Red Bull doesn't launch mere advertising campaigns--it creates adrenaline-fueled spectacles. Last October, the energy-drink maker pulled off its most audacious one yet: sponsoring skydiver Felix Baumgartner's quest to break the world record for the highest altitude jump. Not only did Baumgartner smash the record--he free-fell 119,431 feet and hit a top speed of 843.6 mph--but his feat was watched live by more than eight million people on YouTube.

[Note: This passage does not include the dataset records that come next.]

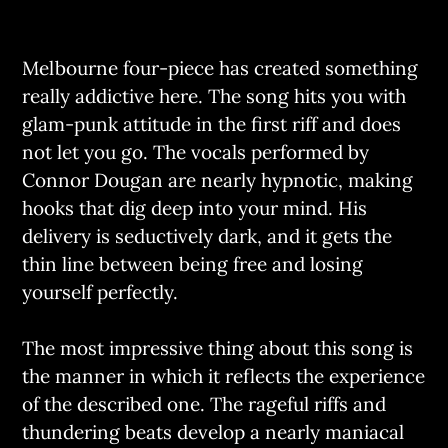
Melbourne four-piece has created something
really addictive here. The song hits you with
glam-punk attitude in the first riff and does
not let you go. The vocals performed by
Connor Dougan are nearly hypnotic, making
hooks that dig deep into your mind. His
delivery is seductively dark, and it gets the
thin line between being free and losing
yourself perfectly.
The most impressive thing about this song is
the manner in which it reflects the experience
of the described one. The rageful riffs and
thundering beats develop a nearly maniacal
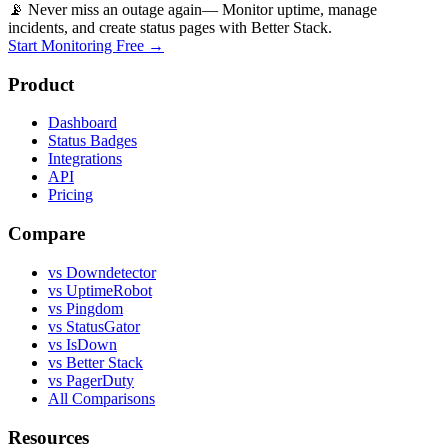
📡 Never miss an outage again
— Monitor uptime, manage
incidents, and create status pages with Better Stack.
Start Monitoring Free →
Product
Dashboard
Status Badges
Integrations
API
Pricing
Compare
vs Downdetector
vs UptimeRobot
vs Pingdom
vs StatusGator
vs IsDown
vs Better Stack
vs PagerDuty
All Comparisons
Resources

The event might have been dismissed as just a stunt, but Red Bull has built up street cred in an array of subcultures. The energy drink company turned media empire sponsors nearly 500 athletes worldwide in all manner of extreme sports--ranging from mountain biking to B.A.S.E. jumping, which involves parachuting from buildings, bridges, and other high points. Red Bull hosts attention-grabbing events such as the annual Red Bull Flugtag competition, in which teams of athletes and designers create their own manned flying machines and launch them off of a 30-foot ramp into a body of water. The company also publishes its own sports journal: The Red Bulletin.

"If you are a Red Bull athlete today, you know that you have reached a certain level in your sport... that in itself shows that you have 'made it' to a certain degree," says kitesurfer Robby Naish, who has been sponsored by Red Bull for almost 20 years, of the company's domination of the extreme sport industry. "It is still an energy drink, [but] Red Bull now also represents a certain approach to life."

To say that Red Bull is bottling a high-adrenaline lifestyle along with its liquid energy might be a safe bet--though the Austria-based company isn't giving anything away. "The marketing strategy that has worked best for us is not to publish our strategies," a Red Bull representative told Mashable in December. The company was equally hesitant to reveal any secret formulas--marketing or otherwise--to Inc. for this article. 

But industry insiders are watching closely and taking notes.

"What they do from an original-content perspective is crazy," says James Andrews, founder of Social People, a social-media consultancy that has worked with Red Bull in the past. "Once you look at their portfolio, you really see the breadth of their vision."